## WORK TASK
Every line in the listing below from the one with "Fontana Walks! to" through the one with "organizations such as" is to be reproduced exactly, both ends included; leave out the rest.

## DATA SHOWN

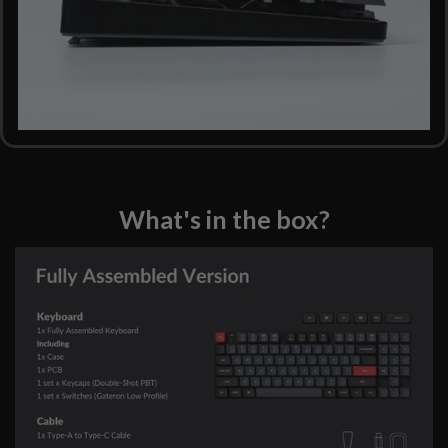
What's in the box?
---
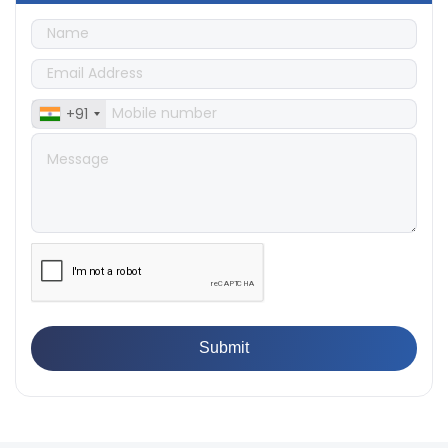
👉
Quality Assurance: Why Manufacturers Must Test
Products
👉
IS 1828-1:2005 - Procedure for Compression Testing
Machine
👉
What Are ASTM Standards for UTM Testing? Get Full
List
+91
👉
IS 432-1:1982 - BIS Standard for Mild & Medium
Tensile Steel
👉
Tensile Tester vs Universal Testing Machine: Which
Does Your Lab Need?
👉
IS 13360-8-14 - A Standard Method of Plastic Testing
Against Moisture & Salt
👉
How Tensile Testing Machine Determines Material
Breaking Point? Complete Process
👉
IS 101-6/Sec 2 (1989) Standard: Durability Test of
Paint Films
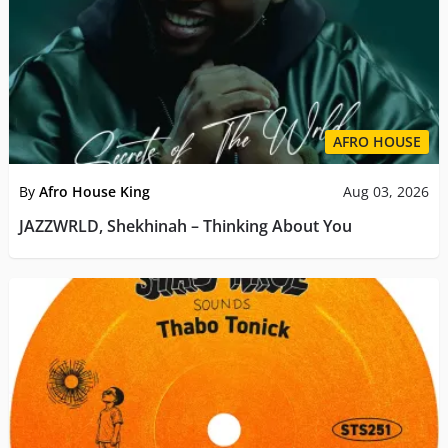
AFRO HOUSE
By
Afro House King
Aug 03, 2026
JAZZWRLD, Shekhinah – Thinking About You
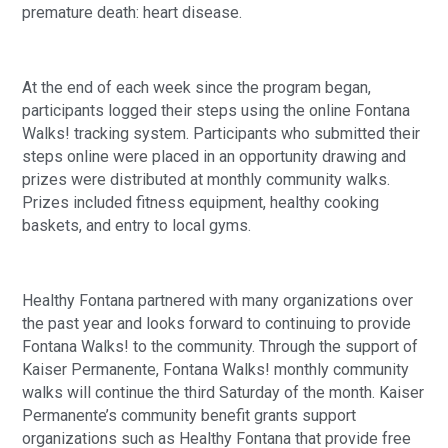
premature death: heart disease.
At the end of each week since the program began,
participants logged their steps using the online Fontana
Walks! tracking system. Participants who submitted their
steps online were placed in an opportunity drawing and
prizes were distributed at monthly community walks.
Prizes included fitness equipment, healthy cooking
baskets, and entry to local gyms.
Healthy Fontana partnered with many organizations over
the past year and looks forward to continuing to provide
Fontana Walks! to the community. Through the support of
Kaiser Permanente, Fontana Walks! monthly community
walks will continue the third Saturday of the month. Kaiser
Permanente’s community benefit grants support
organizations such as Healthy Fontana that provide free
---
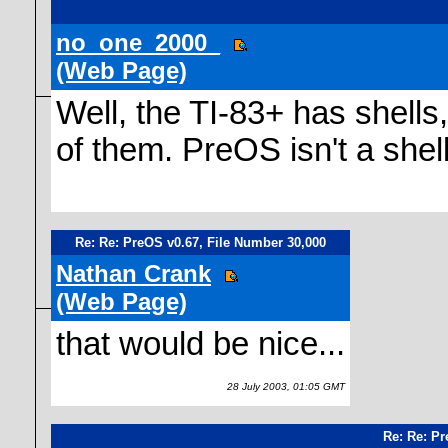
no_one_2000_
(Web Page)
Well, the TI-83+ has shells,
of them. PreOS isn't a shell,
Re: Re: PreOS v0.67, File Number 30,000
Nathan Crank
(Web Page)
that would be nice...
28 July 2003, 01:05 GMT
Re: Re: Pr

## OUTPUT
Fontana Walks! to the community. Through the support of
Kaiser Permanente, Fontana Walks! monthly community
walks will continue the third Saturday of the month. Kaiser
Permanente’s community benefit grants support
organizations such as Healthy Fontana that provide free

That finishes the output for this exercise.